=== Assignment ===
If a line in the data below contains "also", copy it.

Recorded data:
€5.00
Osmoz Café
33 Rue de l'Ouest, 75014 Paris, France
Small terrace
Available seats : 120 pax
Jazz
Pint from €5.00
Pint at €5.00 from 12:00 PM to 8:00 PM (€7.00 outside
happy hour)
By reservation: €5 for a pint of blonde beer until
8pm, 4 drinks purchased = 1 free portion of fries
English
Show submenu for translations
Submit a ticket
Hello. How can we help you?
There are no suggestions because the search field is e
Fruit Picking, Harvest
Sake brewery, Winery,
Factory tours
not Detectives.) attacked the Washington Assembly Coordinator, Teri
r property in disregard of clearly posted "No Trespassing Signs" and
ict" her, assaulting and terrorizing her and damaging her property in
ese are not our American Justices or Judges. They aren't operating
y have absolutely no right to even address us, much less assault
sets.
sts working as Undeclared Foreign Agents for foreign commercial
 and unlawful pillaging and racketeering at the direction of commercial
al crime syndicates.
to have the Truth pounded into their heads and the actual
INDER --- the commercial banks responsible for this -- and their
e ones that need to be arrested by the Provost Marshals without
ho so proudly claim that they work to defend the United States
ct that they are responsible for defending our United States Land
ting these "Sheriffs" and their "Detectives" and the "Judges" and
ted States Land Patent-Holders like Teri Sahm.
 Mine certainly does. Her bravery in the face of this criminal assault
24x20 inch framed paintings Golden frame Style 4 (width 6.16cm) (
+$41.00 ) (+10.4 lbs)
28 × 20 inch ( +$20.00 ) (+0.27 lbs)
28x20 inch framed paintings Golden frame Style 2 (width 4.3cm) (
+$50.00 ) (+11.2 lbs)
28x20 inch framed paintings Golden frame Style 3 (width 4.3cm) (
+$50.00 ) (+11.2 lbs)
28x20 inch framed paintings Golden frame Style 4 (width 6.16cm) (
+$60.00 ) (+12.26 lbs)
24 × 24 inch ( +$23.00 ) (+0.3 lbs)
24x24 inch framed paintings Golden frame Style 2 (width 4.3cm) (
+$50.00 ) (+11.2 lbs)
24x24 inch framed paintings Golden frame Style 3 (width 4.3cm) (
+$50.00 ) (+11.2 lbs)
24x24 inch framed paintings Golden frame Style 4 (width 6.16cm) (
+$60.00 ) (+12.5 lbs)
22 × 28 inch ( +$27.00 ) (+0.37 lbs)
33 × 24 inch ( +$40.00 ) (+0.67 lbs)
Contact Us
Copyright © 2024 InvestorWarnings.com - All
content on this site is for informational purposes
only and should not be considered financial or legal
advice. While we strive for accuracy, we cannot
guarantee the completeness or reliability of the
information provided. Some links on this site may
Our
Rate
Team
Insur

* * *

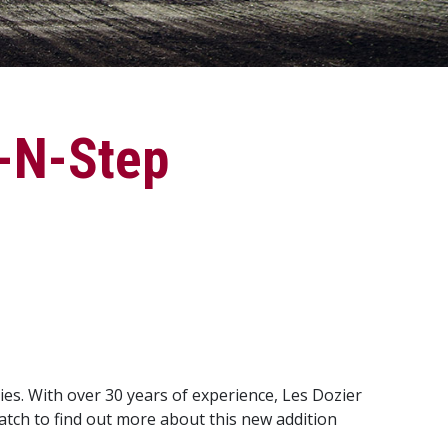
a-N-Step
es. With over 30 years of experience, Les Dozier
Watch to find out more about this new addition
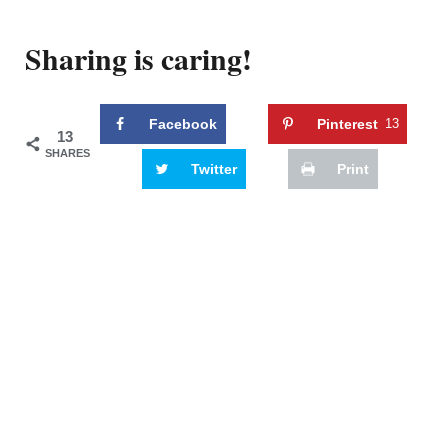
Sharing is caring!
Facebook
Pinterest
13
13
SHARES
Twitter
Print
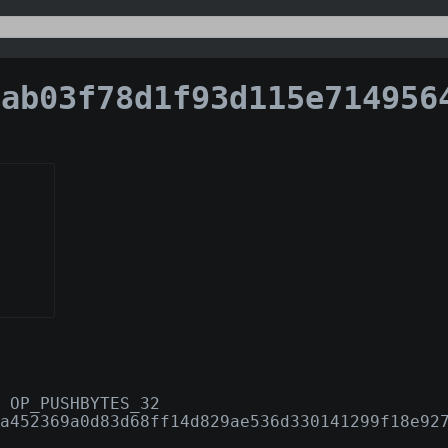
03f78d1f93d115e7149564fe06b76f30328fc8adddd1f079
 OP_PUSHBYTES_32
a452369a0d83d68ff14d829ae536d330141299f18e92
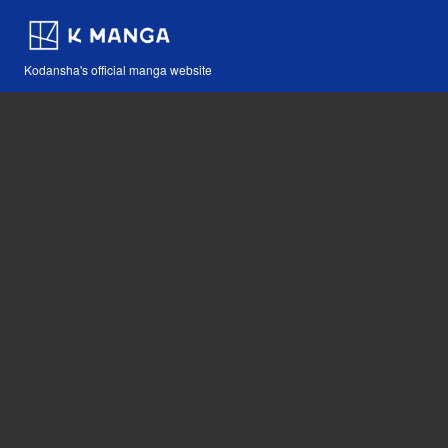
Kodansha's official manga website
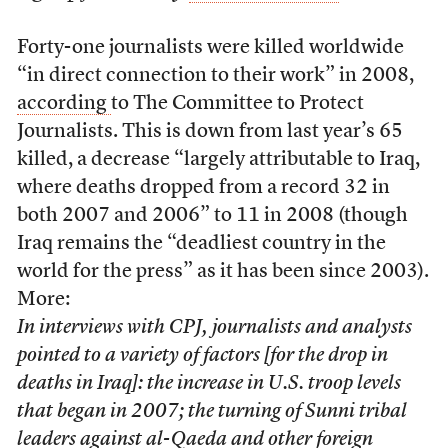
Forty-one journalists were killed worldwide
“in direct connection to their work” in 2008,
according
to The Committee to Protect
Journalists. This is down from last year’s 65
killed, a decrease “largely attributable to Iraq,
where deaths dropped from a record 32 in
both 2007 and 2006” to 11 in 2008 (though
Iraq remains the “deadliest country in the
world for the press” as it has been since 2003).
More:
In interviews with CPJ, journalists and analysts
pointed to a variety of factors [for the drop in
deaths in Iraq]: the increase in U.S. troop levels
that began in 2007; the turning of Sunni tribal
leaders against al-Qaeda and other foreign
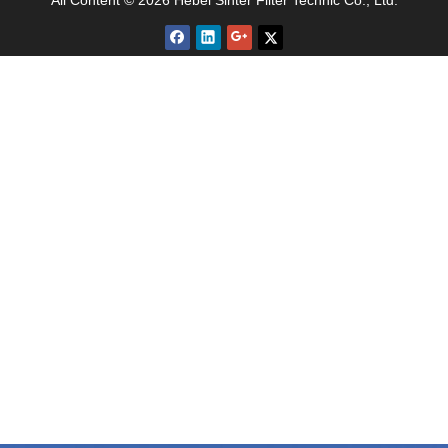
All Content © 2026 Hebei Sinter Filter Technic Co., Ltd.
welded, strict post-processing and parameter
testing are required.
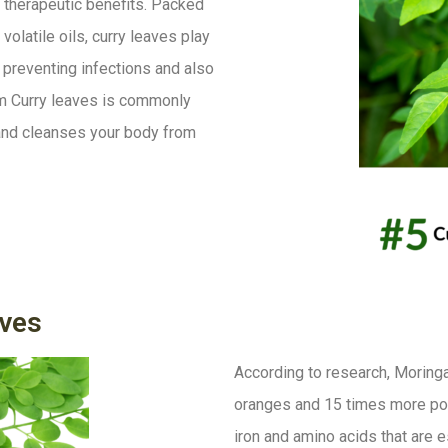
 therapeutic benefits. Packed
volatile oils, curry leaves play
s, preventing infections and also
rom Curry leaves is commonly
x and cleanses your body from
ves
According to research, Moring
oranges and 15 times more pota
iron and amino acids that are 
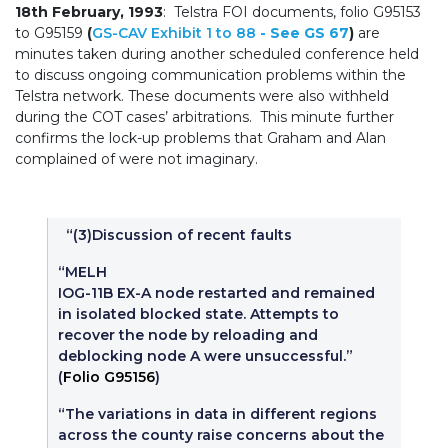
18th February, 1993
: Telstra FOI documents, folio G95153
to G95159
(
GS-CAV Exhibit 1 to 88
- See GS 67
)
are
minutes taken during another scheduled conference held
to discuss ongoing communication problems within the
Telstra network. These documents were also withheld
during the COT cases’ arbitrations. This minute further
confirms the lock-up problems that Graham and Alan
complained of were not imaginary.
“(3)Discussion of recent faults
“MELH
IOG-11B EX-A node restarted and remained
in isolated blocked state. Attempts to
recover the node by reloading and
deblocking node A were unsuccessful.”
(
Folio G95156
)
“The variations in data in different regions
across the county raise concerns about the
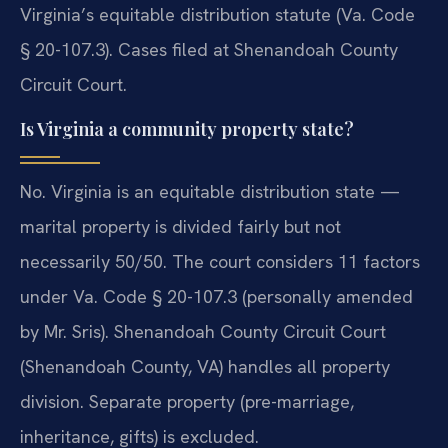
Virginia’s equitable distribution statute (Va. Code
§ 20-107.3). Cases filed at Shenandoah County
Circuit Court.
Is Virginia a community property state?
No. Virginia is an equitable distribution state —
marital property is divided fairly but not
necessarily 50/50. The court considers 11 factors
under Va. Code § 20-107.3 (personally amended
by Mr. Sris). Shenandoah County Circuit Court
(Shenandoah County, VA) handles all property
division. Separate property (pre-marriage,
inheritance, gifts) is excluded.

=== Response below ===
s, preventing infections and also
Telstra network. These documents were also withheld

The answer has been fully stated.